Bivouac dans le no man's land
Bivouac dans le no man's land
Le ton est donné, il va faire froid !
Le ton est donné, il va faire froid !
Frontière tadjike, 4282m
Frontière tadjike, 4282m
Et de l'autre côté de la frontière...
Et de l'autre côté de la frontière...
Bienvenue au pays des yacks !
Bienvenue au pays des yacks !

Le paysage est presque irréel. Des montagnes désertiques sculptées par l'érosion et sinon, l'infini mineral. Aucune trace de vie à des kilomètres sur un immense plateau. On se croirait sur la lune !

On essaie d'avancer, tant bien que mal sur la tôle ondulée, et surtout on s'arrête toutes les 5 minutes pour prendre des photos. On y est ! On en avait tellement parlé et entendu parler du Pamir, c'est une drôle de sensation d'y être en vrai, c'est tellement plus impressionnant que sur les photos ! Et surtout d'y être à vélo, on est tous les deux, tout seuls et surtout tout petits.


Le vent est bel et bien là, déchaîné, épouvantable et face à nous. On nous avait prévenu qu'il était particulièrement fort l'après midi et le soir. Alors, on pose rapidement notre tente pour se lever tôt le lendemain, avant le vent. Ce 1er bivouac tadjik est une véritable lutte contre le vent, qui s'engouffre dans la toile et arrache nos sardines. La tente s'envole cent fois et le campement finira hyper sécurisé, avec des pierres partout.

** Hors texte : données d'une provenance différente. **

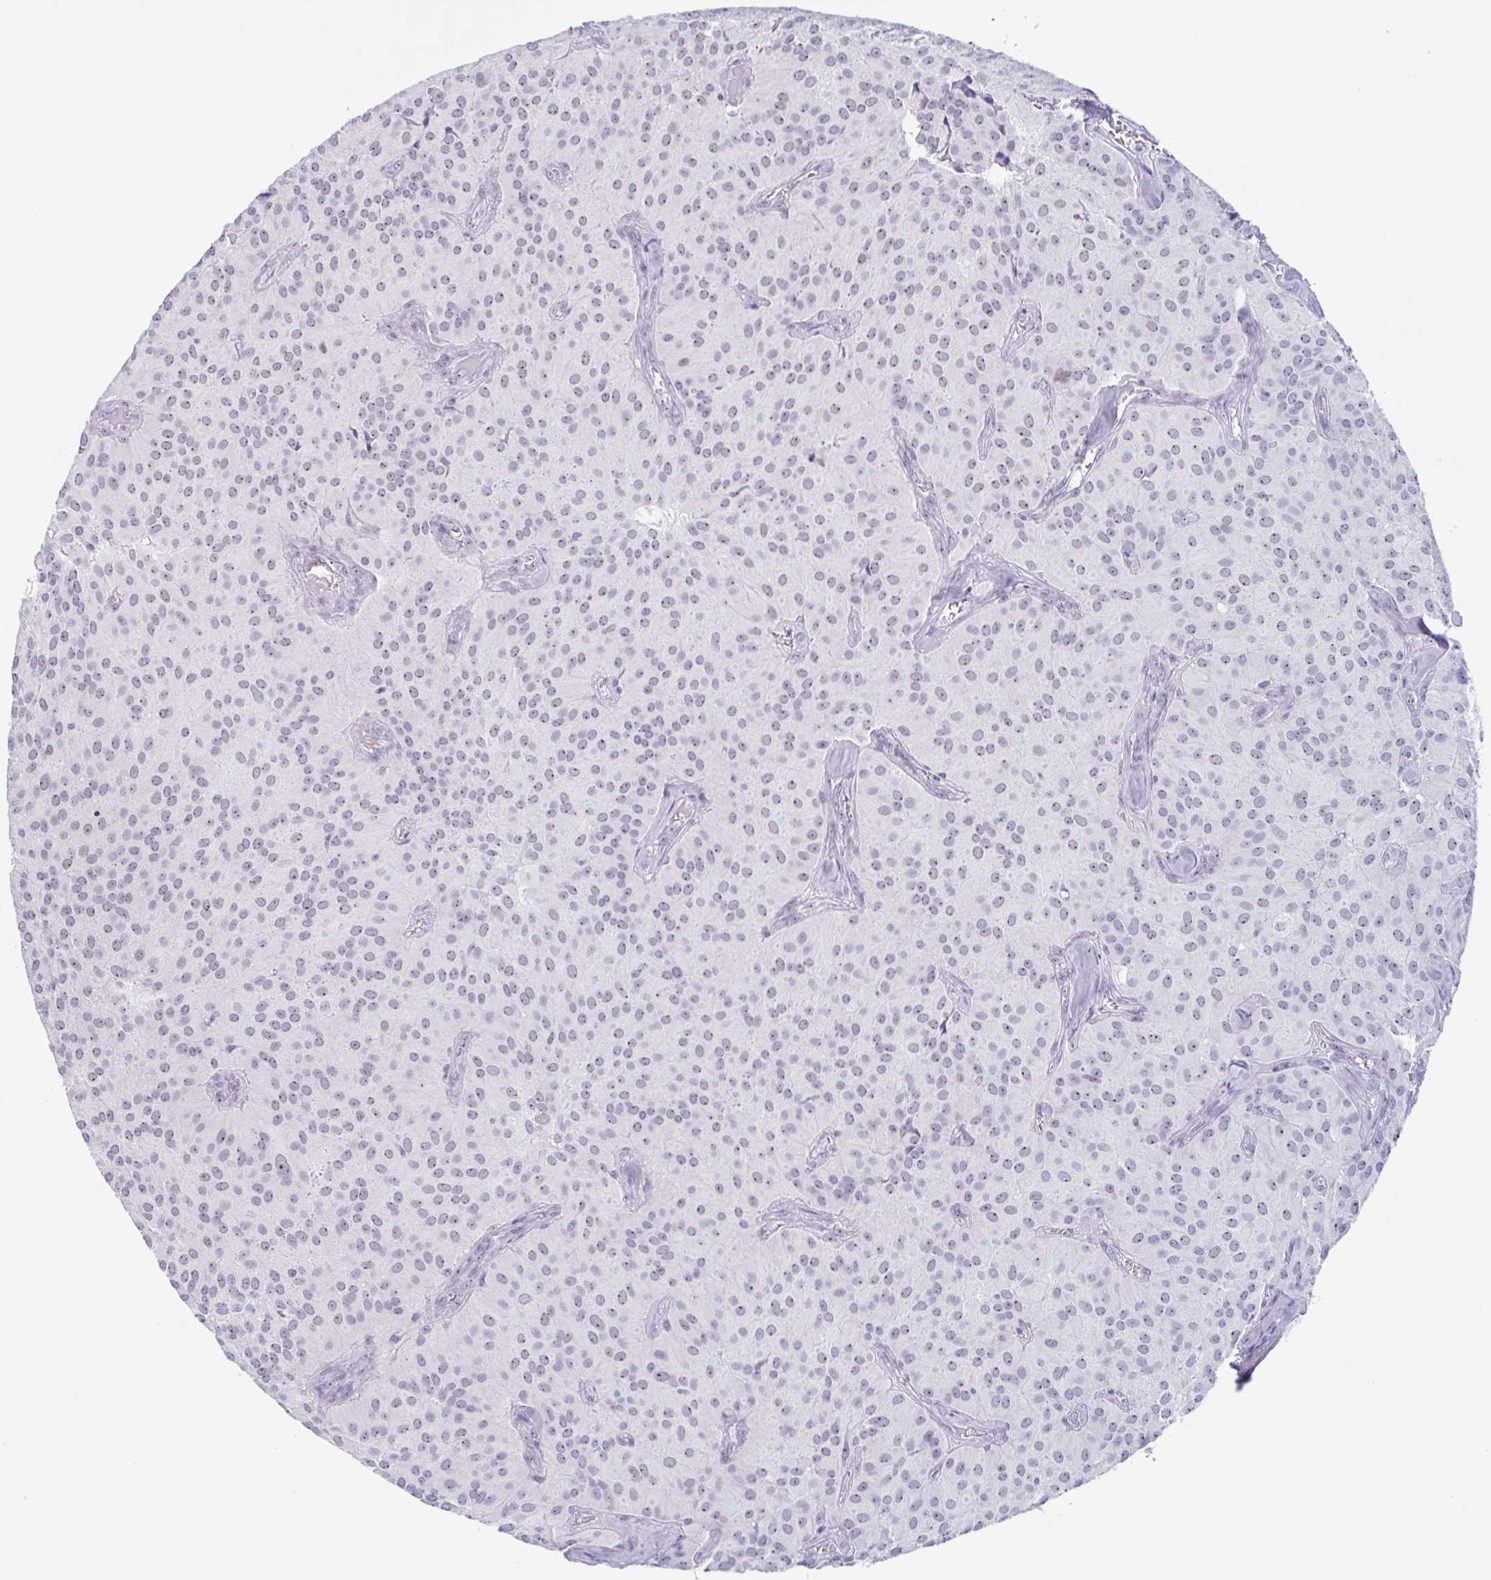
{"staining": {"intensity": "negative", "quantity": "none", "location": "none"}, "tissue": "glioma", "cell_type": "Tumor cells", "image_type": "cancer", "snomed": [{"axis": "morphology", "description": "Glioma, malignant, Low grade"}, {"axis": "topography", "description": "Brain"}], "caption": "Malignant glioma (low-grade) was stained to show a protein in brown. There is no significant expression in tumor cells.", "gene": "LENG9", "patient": {"sex": "male", "age": 42}}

Au matin, on est presque surpris par le calme, le vent ne s'est effectivement pas levé. On retrouve une route asphaltée et on progresse alors plutôt rapidement à travers des paysages tout aussi lunaires, irréels et magnifiques. 

La frontière chinoise est juste à côté (barbelés sur la droite)
La frontière chinoise est juste à côté (barbelés sur la droite)
On a roulé sur la lune!!
On a roulé sur la lune!!
La route est asphaltée par portions, mais complètement déchiquetée par les températures extrêmes..
La route est asphaltée par portions, mais complètement déchiquetée par les températures extrêmes..
Belle tôle ondulée et belles montagnes
Belle tôle ondulée et belles montagnes
Pause contemplation tous les cent mètres..!
Pause contemplation tous les cent mètres..!
Bivouac hyper sécurisé avec toutes les pierres à la ronde.
Bivouac hyper sécurisé avec toutes les pierres à la ronde.
Quel silence le matin.. Rien, sinon le crissement des roues.
Quel silence le matin.. Rien, sinon le crissement des roues.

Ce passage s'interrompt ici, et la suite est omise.